It can only be described as a huge vote of confidence. The Boeing Company (BA) announced a whopping 50% increase in its dividends to $0.73 per share. And beginning this January, the company will begin a new $10.0-billion share repurchase program, in addition to the $800 million left from its previous share buyback plan.
The higher quarterly dividend will be paid out March 7, 2014 to shareholders of record on February 14, 2014. While Boeing is playing some “payout catch-up” with other dividend paying stocks, company management said increasing cash flow from a boost in jetliner production is the catalyst for renewed confidence in its business.
A two-for-one stock split from Boeing wouldn’t be a surprise at all. It’s been one of the strongest performers in the Dow Jones Industrial Average this year, and the stock will keep upward near-term pressure on the index.
Countless large-cap companies have been increasing their dividends—some significantly so—as balance sheets continue to get stronger.
This time of the year, the financial media loves to make forecasts about the stock market and other capital markets. It’s such folly, because it’s only guesswork.

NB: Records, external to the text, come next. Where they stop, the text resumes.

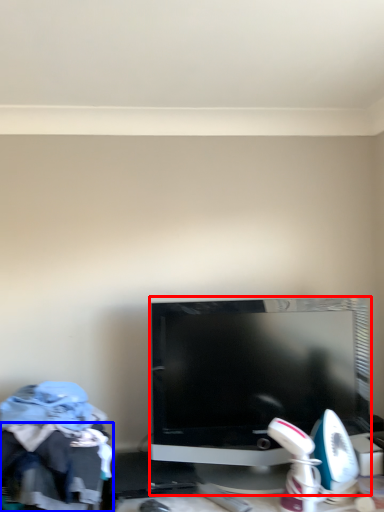
Question: Which point is further to the camera, television (highlighted by a red box) or clothing (highlighted by a blue box)?

Choices:
 (A) television
 (B) clothing

Answer: (A)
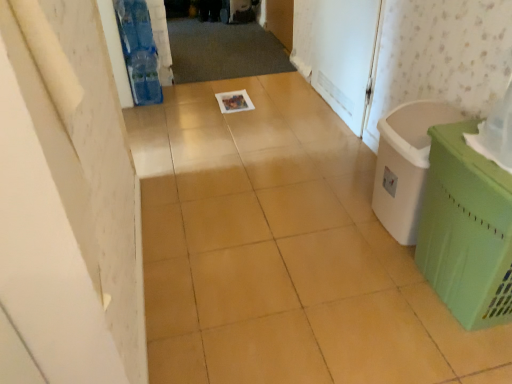
Question: From a real-world perspective, is green plastic laundry basket at right positioned over white matte screen door at upper right based on gravity?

But for equity investors, what corporations say about their businesses is key, and with so many large-cap companies in a strong financial position, any improvement in sales volume or pricing will translate immediately into earnings. I think there’s a good chance corporate earnings will surprise to the upside next year.

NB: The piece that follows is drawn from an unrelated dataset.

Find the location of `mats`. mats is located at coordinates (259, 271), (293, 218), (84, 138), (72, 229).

3M Company (MMM) caught the market off guard with a 35% increase in its dividends and a solid 2014 outlook. Johnson Controls, Inc. (JCI) just effected a 16% increase in its quarterly dividends and a new $3.65-billion share buyback program. (See “A $35.0-Billion Company Poised for Growth?”) NIKE, Inc. (NKE) recently boosted its dividends by 14%, and The Walt Disney Company (DIS) did so by 15%.
MasterCard Incorporated (MA) just announced a 10-for-one stock split, a huge 83% increase to its quarterly dividend, and a new $3.5-billion share buyback program. General Electric Company (GE) just raised its quarterly dividend 16%, and Pfizer Inc. (PFE) announced an eight-percent dividend gain, citing renewed confidence in its operational growth.

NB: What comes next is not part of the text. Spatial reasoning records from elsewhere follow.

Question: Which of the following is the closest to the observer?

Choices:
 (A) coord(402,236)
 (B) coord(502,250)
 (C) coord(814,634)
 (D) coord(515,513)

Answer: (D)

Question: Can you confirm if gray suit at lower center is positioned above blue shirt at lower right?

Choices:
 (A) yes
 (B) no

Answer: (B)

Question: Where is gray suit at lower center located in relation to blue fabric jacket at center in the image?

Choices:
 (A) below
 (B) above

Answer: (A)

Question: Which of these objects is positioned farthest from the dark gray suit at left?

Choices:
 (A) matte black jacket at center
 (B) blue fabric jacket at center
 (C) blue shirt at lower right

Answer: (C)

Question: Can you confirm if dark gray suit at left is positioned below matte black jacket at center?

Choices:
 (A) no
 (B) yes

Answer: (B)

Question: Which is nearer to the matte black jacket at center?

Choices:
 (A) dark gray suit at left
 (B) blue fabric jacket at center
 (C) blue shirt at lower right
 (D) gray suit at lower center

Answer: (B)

Increasing dividends are material news, and rising payouts are a reflection of improving business conditions at the corporate level and strong balance sheets. It all bodes well for earnings results next year.
Arguably, current valuations already reflect solid earnings outlooks, the expectation for more share repurchases, and higher quarterly dividends. If this is the case, it is still a foundation for more capital gains in stocks, even with the reasonable expectation of technical correction that’s so warranted.
With pressure on interest rates highly likely in 2014, they are still low enough to provide corporations with very cheap money to finance operations at this time. And with this backdrop, we’ll probably get more of the same over the coming quarters, with companies hoarding cash and avoiding bold investments in new plant and equipment.
Overall, the outlook for rising dividends, share repurchases, and stock splits remains excellent.